We have heard all too often many companies in Kenya and Africa in general hire global consultants to help them turn around their fortunes from losses to instant profits. Most of them pay enormous amount of money expecting some profound advice only to be presented with a 30 or more page document recommending to them to fire or retire employees because it’s always the easier way to solve the challenge.
Organizations are increasingly under pressure by its shareholders to make profits. In so doing many companies have resorted to cost management through adoption of technology among other strategies.
In all this the concept of customer care is all but lost. Organizations are increasingly loosing the human touch or personal service that customers crave for due to automation of most if not all operations.
The more often customers are forced to interact with machines, the greater the yearning for human contact becomes.
People will continue to appreciate and reward warm helpful services by other human beings no matter how computerized the society becomes.

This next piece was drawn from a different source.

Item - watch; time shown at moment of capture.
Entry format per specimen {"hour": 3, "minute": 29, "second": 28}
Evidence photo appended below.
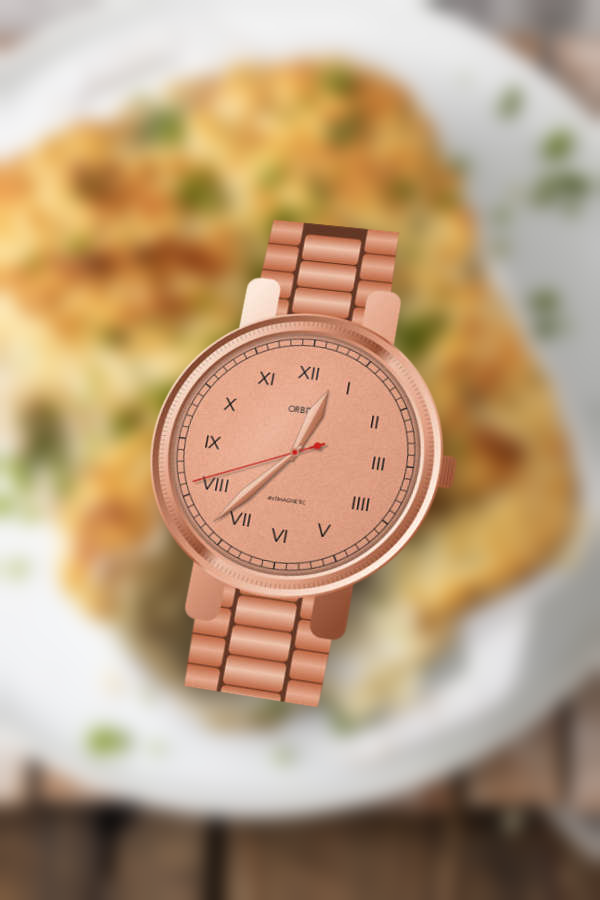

People will smile when you address them by name or give them extra information they did not expect.
They will tell their friends about fast service by friendly, helpful employees who knew what they were doing and enjoyed doing it (Research shows that 20% of most businesses is through referral and word of mouth recommendation is more effective than product advertising in influencing purchase decsions)
Customer service has a multiplier effect; it multiplies results achieved by advertising, marketing and sales.
Competitive edge will continue to go to companies with personal service.